I nearly fell off my chair when I was preparing this week's high-momentum list and saw that the S&P 1500 Homebuilding subindustry index had become a member. But it's true. As of Sept. 26, Homebuilding's trailing 52-week price performance was in the top 10% of all subindustries in the S&P Composite 1500 index (consisting of the S&P 500, MidCap 400 and SmallCap 600 indexes). In the past year, this subindustry eked out a 0.7% advance, as compared with the S&P 1500's decline of 19.8%. In fact, the Homebuilding group was only one of 13 subindustries to post 12-month price gains. The remaining 122 subindustries in the S&P 1500 declined, with Thrifts & Mortgage Companies being the worst performer, off more than 84%.
Relative Strength rankings are based on the trailing 52-week price performance for all sectors and subindustries in the S&P 1500. As seen in the accompanying chart, the jagged blue line represents the subindustry index's rolling 52-week price performance as compared with the 52-week performance for the S&P 1500. Any point above 100 indicates market out-performance over the prior year, while points below 100 indicate market underperformance.
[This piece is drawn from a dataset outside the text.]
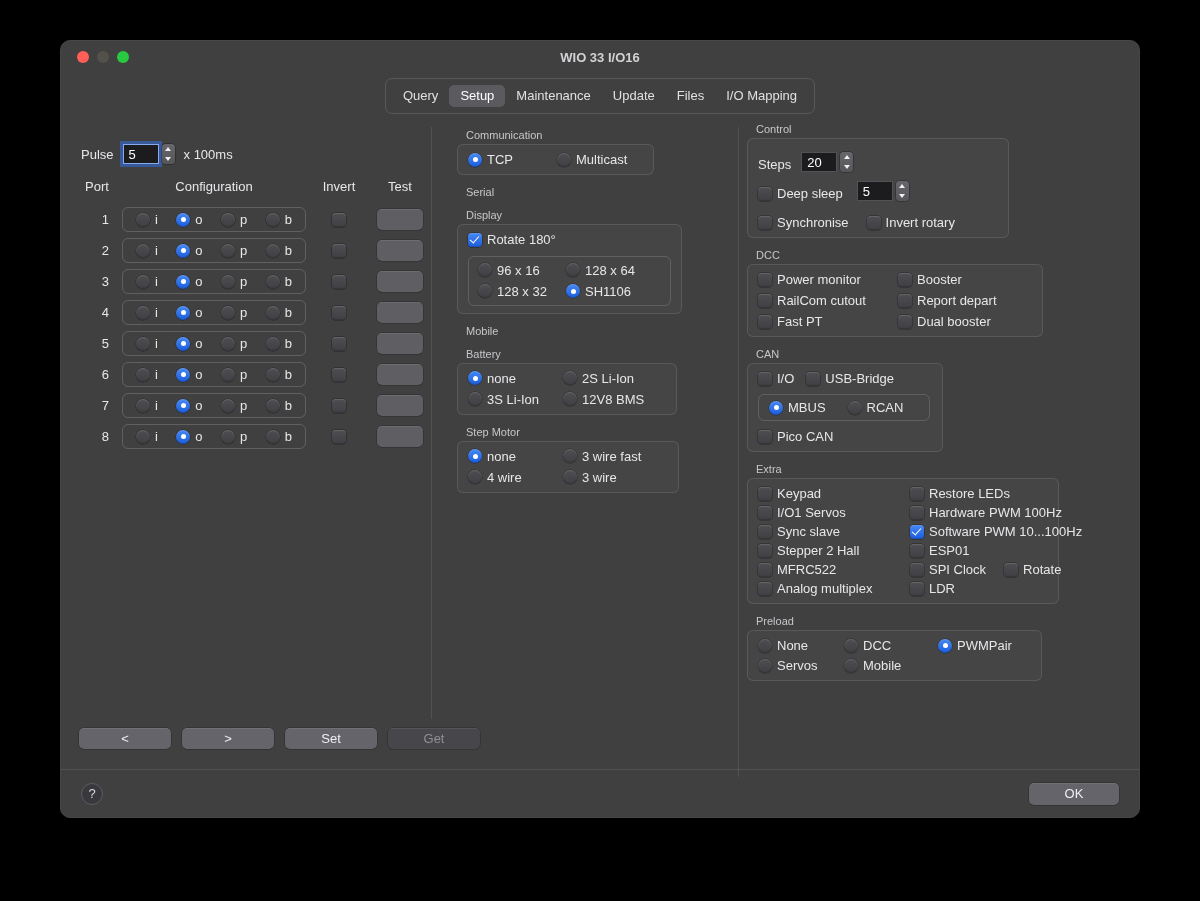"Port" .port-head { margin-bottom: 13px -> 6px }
The red line is a rolling 39-week moving average, while the two green bands indicate one standard deviation above and below the index's long-term mean relative strength.
The Homebuilders index broke above its moving 39-week average in March 2008 and successfully retested the average in July. Since then it has soared, maybe too swiftly for my liking. But what say our analysts?
Buys and Sells
S&P Equity Analysts cover 12 large-, mid- and small-cap stocks in the S&P 1500 Homebuilding subindustry. Three carry 4 STARS (buy) recommendations: D.R. Horton (DHI), M.D.C. Holdings (MDC), and Toll Brothers (TOL), while three have 2 STARS (sell) rankings: Hovnanian Enterprises (HOV), KB Home (KBH), and Ryland Group (RYL).
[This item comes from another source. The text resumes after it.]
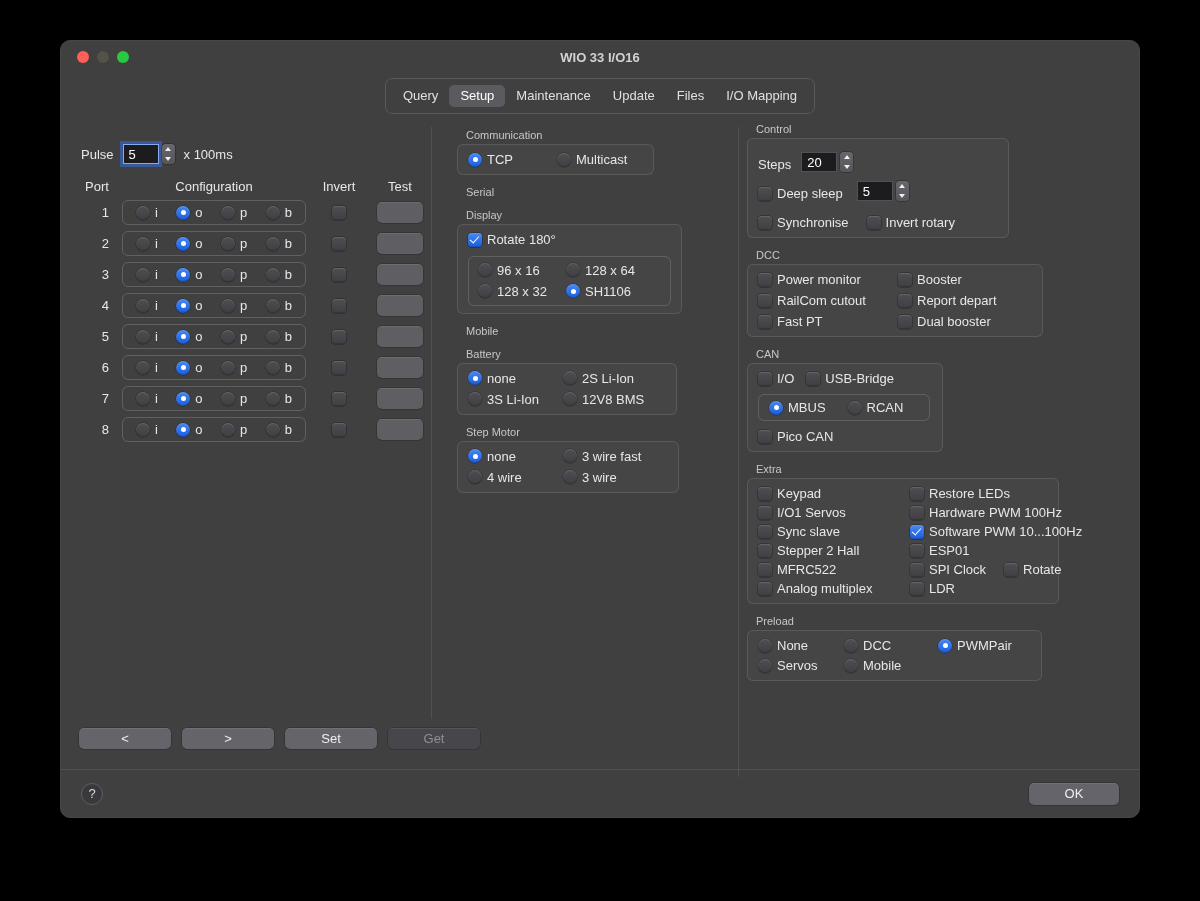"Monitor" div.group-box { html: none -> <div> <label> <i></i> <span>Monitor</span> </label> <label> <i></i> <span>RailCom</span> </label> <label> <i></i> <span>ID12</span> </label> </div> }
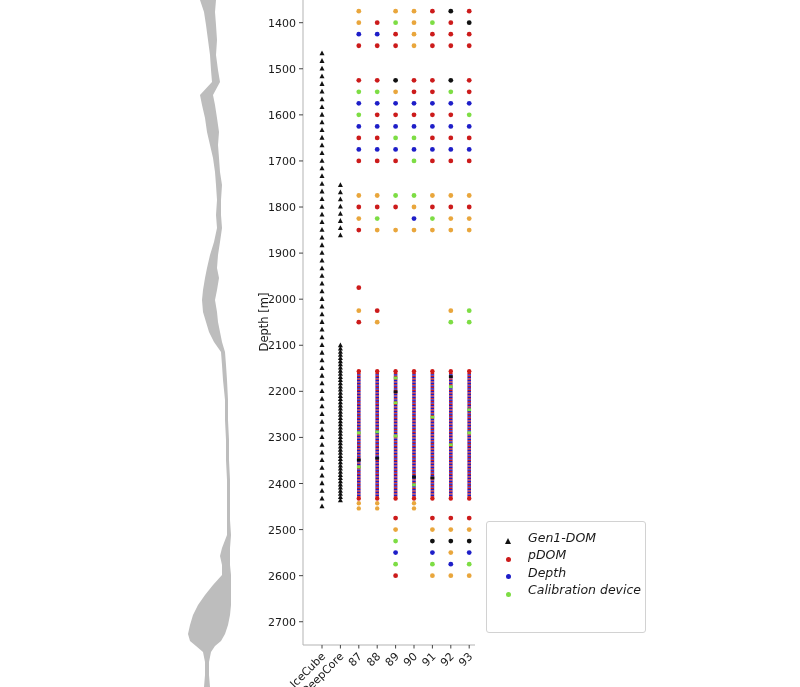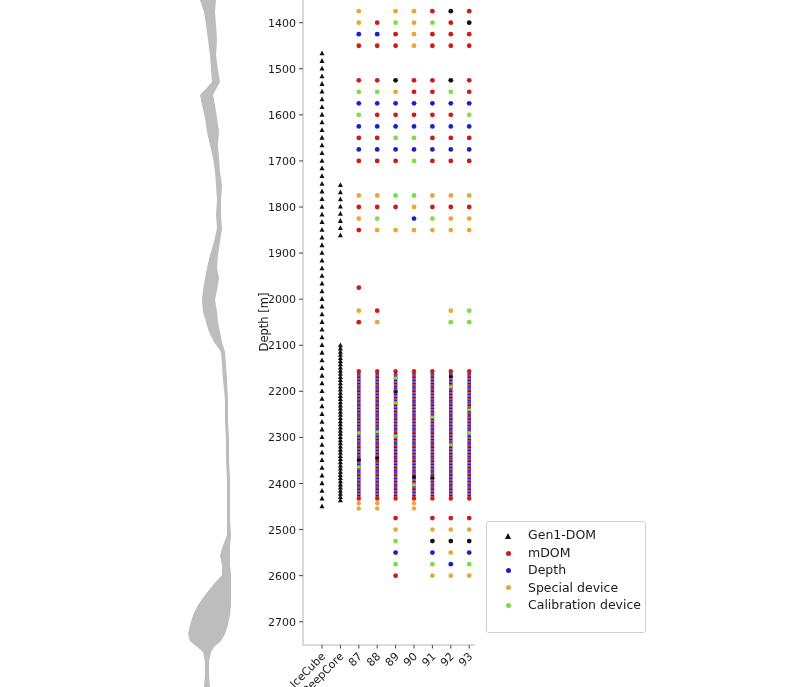"Gen1-DOM" .legend-row { align-items: center -> flex-end; font-style: none -> italic }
S&P has a neutral fundamental outlook for the homebuilding group. For the first half of 2009, S&P looks for most public homebuilders to begin to stabilize their businesses with the prospects of reduced order cancellations and asset write-offs, as well as positive order demand and home deliveries. Proposed federal legislation may provide a windfall in tax refunds to the depressed industry.
Market stability may happen by mid-2009, in S&P's view, as it forecasts home prices to decline 30% from peak to trough for the U.S. housing market, and above 40% in major markets with high levels of defaults and foreclosures. A more positive view of the industry is dependent on the housing market's ability to reduce inventory, which stands at 11 months compared with a six-month average in healthier housing markets. In S&P's opinion, home inventories may begin to decline when the pace and level of foreclosed homes eases. Normalized levels of six months may not occur until 2010, in S&P's view.